* Passage

- Opening Delimiter -

Does anyone know of any websites were they have infringed copyright and typed it up? Or would anyone with the test be kind enough to give me a quick run through of the movements! Cheers!


----------



## carthorse (29 December 2007)

Have dressage diagrams got it on their site?


----------



## Ferdinase514 (29 December 2007)

http://www.dressagediagrams.org/20d/mainstart.asp?width=1024&amp;height=768&amp;first=no&amp;mess=-1


----------



## Law (29 December 2007)

20x40

working trot, 
change rein across diagonal medium trot 
10m circle 
halt immobility 6 secs
more medium trot
medium walk
working canter
half circle in working canter
counter canter
medium canter


----------



## ccooxxyy (29 December 2007)

its the same as elem 41 but broken up abit more to give more marks!!!!


----------



## lifeslemons (29 December 2007)

Cheers everyone - annoyed because I have already used up my free dressagediagrams trial and can't justify joining for the sake of one test!

Thank you Law - doesn't look two bad, although I wish it was in a 20-60 - so much easier on big horses!

- Closing Delimiter -

* Check your understanding
[1] Answer these questions from the dressage forum thread.
(a) What arena size does Law give for the test?
(b) How long is the halt immobility in Law's list of movements?
(c) Which test does ccooxxyy say this one is the same as?
[2] Carry on the dressage forum thread from its last post.

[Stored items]
- Opening Delimiter -

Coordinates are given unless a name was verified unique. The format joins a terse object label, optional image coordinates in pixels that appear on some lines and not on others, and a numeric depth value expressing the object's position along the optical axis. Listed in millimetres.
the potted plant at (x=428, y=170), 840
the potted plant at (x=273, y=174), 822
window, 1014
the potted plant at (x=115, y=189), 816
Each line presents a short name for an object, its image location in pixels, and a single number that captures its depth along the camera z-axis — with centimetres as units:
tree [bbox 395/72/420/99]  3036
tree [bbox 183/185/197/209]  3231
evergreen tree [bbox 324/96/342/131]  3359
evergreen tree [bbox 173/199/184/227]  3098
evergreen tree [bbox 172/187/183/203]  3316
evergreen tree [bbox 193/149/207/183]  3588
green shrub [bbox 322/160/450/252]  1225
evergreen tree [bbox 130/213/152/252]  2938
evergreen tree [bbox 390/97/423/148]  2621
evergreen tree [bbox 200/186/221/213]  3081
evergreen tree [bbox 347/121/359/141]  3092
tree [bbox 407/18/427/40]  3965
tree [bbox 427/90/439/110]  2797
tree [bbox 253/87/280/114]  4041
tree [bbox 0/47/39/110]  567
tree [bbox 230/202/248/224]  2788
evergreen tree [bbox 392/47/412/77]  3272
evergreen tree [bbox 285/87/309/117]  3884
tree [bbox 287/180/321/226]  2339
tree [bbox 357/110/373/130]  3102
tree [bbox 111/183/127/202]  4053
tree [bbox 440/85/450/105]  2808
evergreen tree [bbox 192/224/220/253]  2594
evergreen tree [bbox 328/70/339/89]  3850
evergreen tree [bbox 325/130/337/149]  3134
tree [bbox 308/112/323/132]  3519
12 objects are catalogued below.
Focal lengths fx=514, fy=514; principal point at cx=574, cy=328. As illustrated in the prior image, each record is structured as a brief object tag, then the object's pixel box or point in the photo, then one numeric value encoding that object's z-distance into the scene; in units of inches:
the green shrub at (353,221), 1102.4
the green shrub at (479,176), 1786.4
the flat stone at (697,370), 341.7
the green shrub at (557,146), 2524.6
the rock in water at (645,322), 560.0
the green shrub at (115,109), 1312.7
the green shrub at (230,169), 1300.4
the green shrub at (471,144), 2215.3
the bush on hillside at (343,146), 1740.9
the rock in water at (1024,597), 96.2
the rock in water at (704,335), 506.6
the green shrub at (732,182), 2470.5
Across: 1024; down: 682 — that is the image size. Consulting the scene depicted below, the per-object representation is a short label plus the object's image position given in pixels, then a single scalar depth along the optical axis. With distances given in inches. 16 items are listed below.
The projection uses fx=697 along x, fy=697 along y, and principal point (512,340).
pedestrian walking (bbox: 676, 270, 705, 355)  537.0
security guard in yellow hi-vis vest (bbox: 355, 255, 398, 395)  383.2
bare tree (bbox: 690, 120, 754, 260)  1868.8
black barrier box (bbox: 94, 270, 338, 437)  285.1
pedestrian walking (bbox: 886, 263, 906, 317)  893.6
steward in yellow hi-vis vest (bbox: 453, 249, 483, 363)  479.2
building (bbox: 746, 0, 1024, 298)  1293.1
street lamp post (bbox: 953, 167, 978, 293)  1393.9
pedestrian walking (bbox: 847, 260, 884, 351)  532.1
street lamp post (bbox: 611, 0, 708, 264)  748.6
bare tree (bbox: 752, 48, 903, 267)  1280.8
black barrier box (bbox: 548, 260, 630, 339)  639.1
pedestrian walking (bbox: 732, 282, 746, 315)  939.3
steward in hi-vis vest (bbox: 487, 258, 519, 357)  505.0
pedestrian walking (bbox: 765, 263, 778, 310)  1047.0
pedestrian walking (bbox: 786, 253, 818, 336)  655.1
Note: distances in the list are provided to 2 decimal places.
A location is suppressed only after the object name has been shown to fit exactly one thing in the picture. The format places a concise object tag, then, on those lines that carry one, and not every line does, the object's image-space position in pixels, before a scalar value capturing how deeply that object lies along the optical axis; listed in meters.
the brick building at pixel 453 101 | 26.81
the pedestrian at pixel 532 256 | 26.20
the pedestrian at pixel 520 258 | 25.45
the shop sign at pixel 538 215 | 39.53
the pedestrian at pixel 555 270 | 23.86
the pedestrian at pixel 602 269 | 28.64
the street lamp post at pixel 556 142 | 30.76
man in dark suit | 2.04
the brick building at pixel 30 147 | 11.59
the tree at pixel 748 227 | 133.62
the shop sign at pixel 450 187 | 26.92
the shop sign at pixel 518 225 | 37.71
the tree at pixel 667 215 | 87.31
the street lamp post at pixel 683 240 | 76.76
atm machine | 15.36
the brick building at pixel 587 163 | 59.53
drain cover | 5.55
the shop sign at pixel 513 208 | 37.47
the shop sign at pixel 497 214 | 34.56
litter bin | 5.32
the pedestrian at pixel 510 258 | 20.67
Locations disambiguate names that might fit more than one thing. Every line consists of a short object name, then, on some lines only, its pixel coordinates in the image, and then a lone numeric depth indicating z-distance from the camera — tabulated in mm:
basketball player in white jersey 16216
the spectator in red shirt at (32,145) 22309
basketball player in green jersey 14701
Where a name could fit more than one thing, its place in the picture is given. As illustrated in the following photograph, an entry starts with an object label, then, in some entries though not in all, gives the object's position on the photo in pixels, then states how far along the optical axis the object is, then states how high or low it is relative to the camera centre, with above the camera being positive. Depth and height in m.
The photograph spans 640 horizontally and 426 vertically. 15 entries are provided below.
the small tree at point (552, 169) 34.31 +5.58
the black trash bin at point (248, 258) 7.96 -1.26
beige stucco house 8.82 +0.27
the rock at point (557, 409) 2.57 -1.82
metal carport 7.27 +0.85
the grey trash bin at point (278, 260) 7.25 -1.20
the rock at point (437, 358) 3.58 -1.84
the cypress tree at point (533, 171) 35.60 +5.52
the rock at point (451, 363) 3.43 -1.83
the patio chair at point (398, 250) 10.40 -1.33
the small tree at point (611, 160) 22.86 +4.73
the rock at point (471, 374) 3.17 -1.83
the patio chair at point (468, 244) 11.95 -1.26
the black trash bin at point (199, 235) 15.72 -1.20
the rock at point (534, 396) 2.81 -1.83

- Closing Delimiter -

* Answers for the exercise
[1]
(a) 20x40
(b) 6 seconds
(c) Elem 41

[2]
----------



## Ferdinase514 (29 December 2007)

You dont have to subscribe to buy the tests and store them online though. I'm not a member


----------



## Law (29 December 2007)

Doesn't it wipe them out of your portfolio after a set period?  I'm sure I bought a test and then went back to look at it a couple of months later and then it was gone  
	
	
		
		
	


	




  Might be imagining that though! 

Sorry to go OT


----------



## Ferdinase514 (29 December 2007)

It says it deletes them after 3months, but mine stay in there 
	
	
		
		
	


	




 Still have prelims in there and havent done any of those for ages....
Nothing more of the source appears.